→ **DIRECTIONS**
I'd like the entries reproduced exactly, with the images omitted.

→ **LISTED ENTRIES**
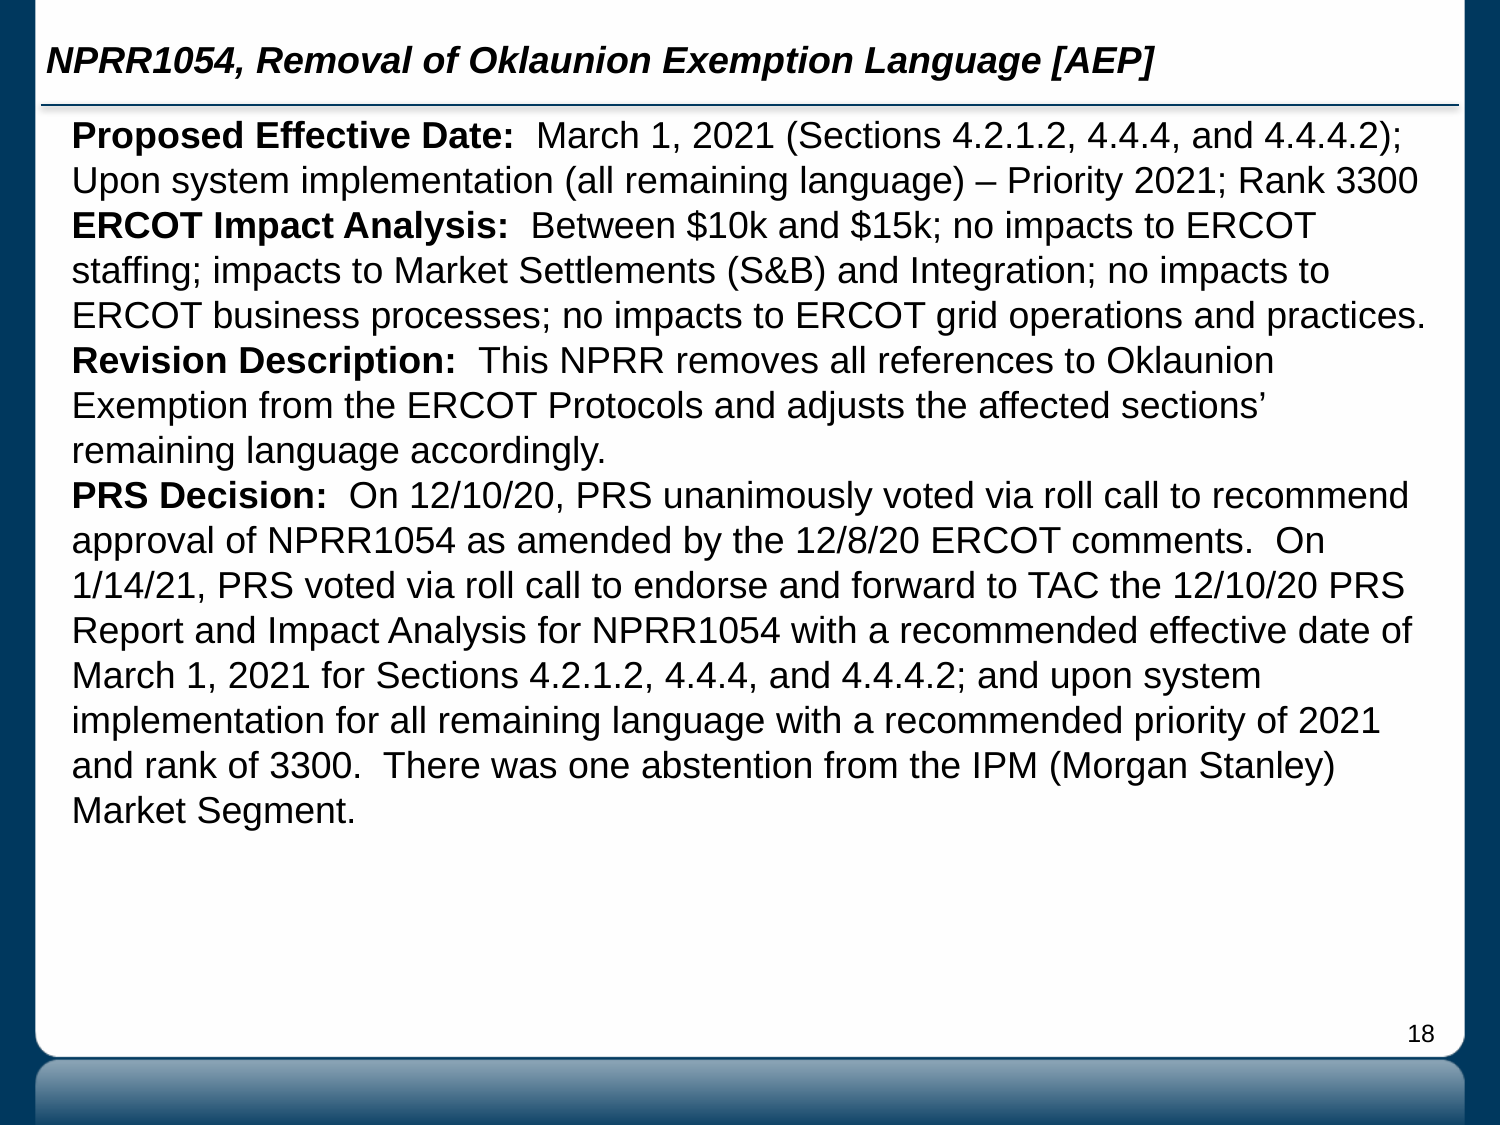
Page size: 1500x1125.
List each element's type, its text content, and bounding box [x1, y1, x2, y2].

picture [35, 0, 1465, 1125]
title NPRR1054, Removal of Oklaunion Exemption Language [AEP] [31, 20, 1464, 97]
text_box Proposed Effective Date: March 1, 2021 (Sections 4.2.1.2, 4.4.4, and 4.4.4.2); Upon system implementation (all remaining language) – Priority 2021; Rank 3300 ERCOT Impact Analysis: Between $10k and $15k; no impacts to ERCOT staffing; impacts to Market Settlements (S&B) and Integration; no impacts to ERCOT business processes; no impacts to ERCOT grid operations and practices. Revision Description: This NPRR removes all references to Oklaunion Exemption from the ERCOT Protocols and adjusts the affected sections’ remaining language accordingly. PRS Decision: On 12/10/20, PRS unanimously voted via roll call to recommend approval of NPRR1054 as amended by the 12/8/20 ERCOT comments. On 1/14/21, PRS voted via roll call to endorse and forward to TAC the 12/10/20 PRS Report and Impact Analysis for NPRR1054 with a recommended effective date of March 1, 2021 for Sections 4.2.1.2, 4.4.4, and 4.4.4.2; and upon system implementation for all remaining language with a recommended priority of 2021 and rank of 3300. There was one abstention from the IPM (Morgan Stanley) Market Segment. [56, 103, 1448, 839]
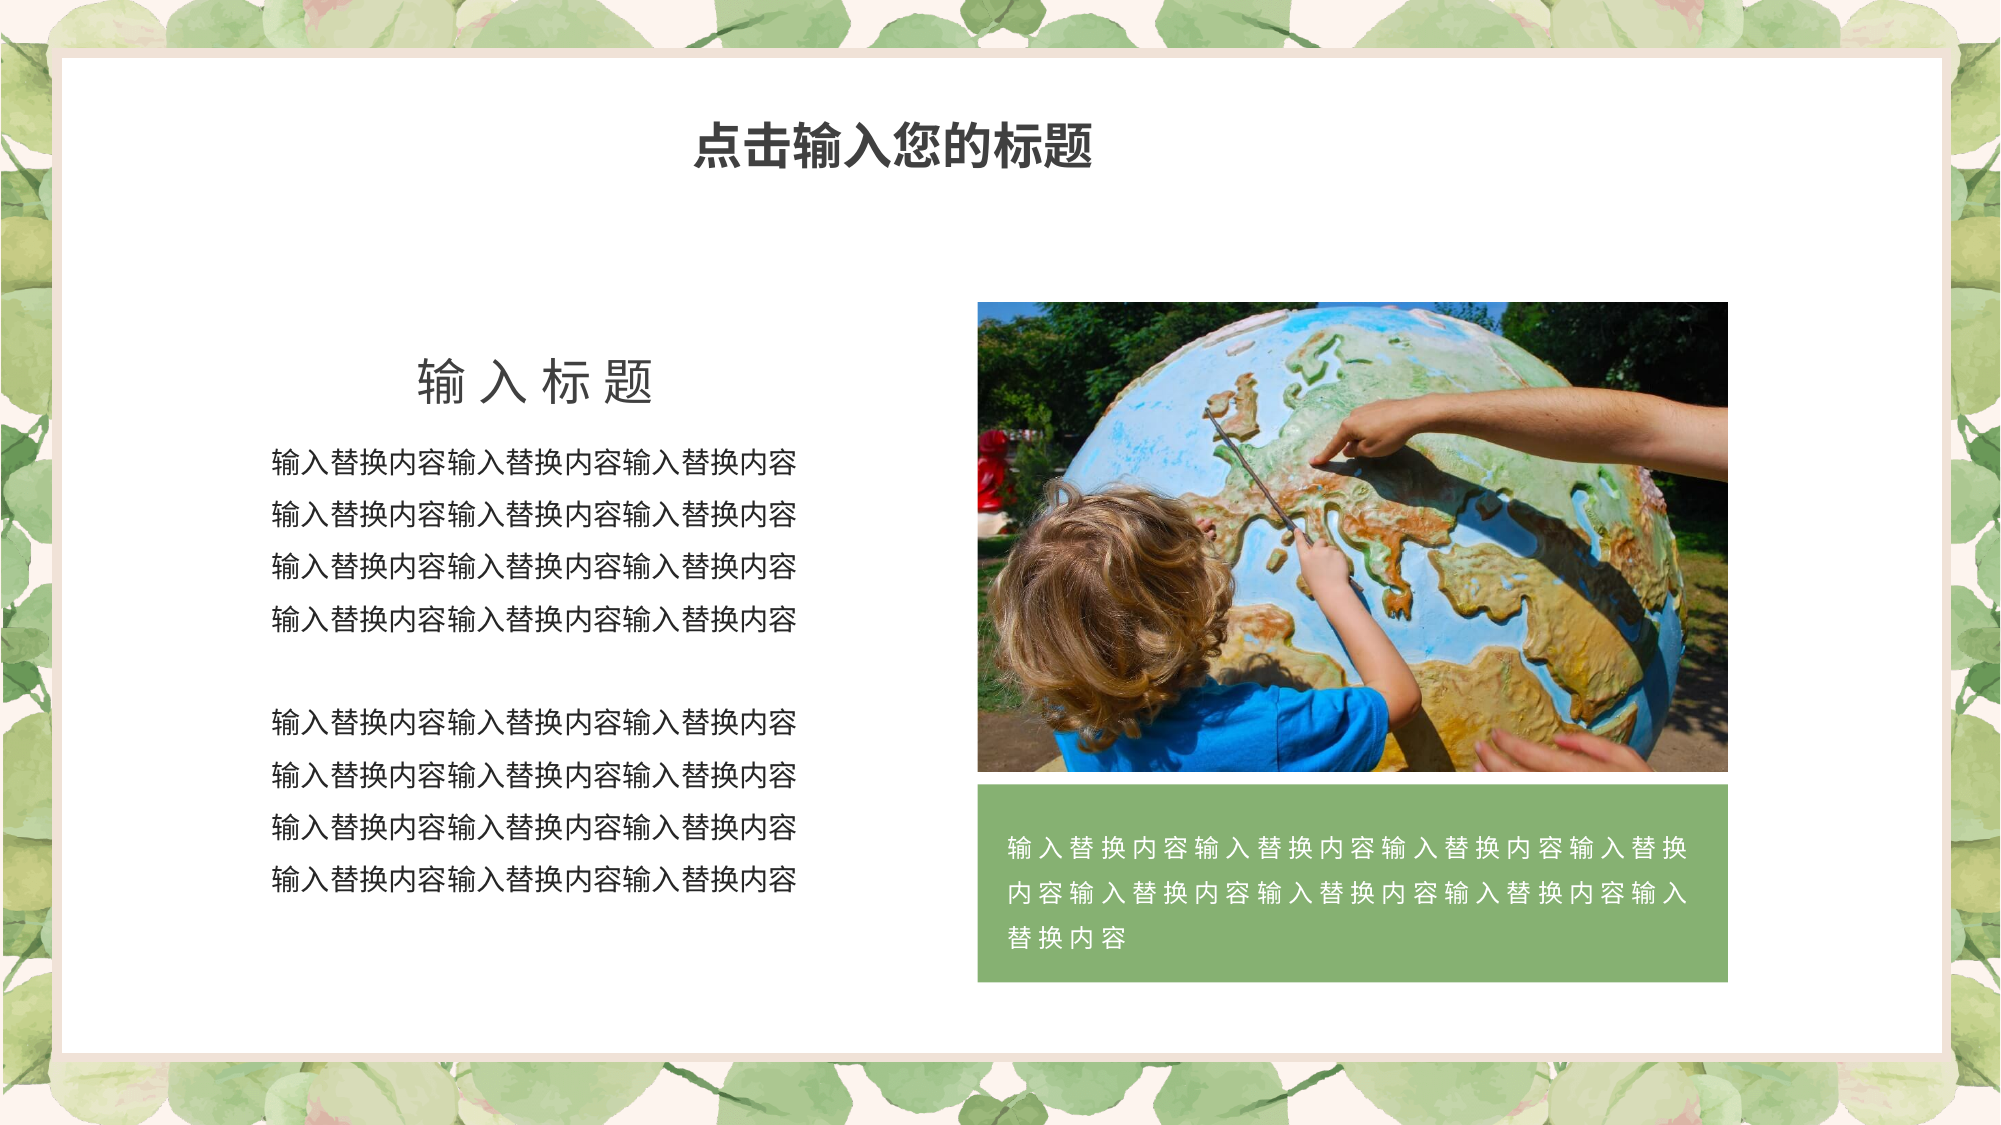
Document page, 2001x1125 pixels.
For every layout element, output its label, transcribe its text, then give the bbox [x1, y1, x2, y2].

text_box 点击输入您的标题 [693, 113, 1307, 175]
picture [2, 1, 2001, 1125]
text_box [251, 343, 819, 901]
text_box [977, 784, 1728, 983]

→ **PROBLEM SOLUTION**
Page size: 1500x1125.
List each element's type, its text content, and bounding box [x1, y1, x2, y2].

picture [35, 0, 1465, 1125]
title NPRR1054, Removal of Oklaunion Exemption Language [AEP] [31, 20, 1464, 97]
text_box Proposed Effective Date: March 1, 2021 (Sections 4.2.1.2, 4.4.4, and 4.4.4.2); Upon system implementation (all remaining language) – Priority 2021; Rank 3300 ERCOT Impact Analysis: Between $10k and $15k; no impacts to ERCOT staffing; impacts to Market Settlements (S&B) and Integration; no impacts to ERCOT business processes; no impacts to ERCOT grid operations and practices. Revision Description: This NPRR removes all references to Oklaunion Exemption from the ERCOT Protocols and adjusts the affected sections’ remaining language accordingly. PRS Decision: On 12/10/20, PRS unanimously voted via roll call to recommend approval of NPRR1054 as amended by the 12/8/20 ERCOT comments. On 1/14/21, PRS voted via roll call to endorse and forward to TAC the 12/10/20 PRS Report and Impact Analysis for NPRR1054 with a recommended effective date of March 1, 2021 for Sections 4.2.1.2, 4.4.4, and 4.4.4.2; and upon system implementation for all remaining language with a recommended priority of 2021 and rank of 3300. There was one abstention from the IPM (Morgan Stanley) Market Segment. [56, 103, 1448, 839]
Document page, 2001x1125 pixels.
For every layout element, output its label, transcribe its text, then give the bbox [x1, y1, x2, y2].

text_box 点击输入您的标题 [693, 113, 1307, 175]
picture [2, 1, 2001, 1125]
text_box [251, 343, 819, 901]
text_box [977, 784, 1728, 983]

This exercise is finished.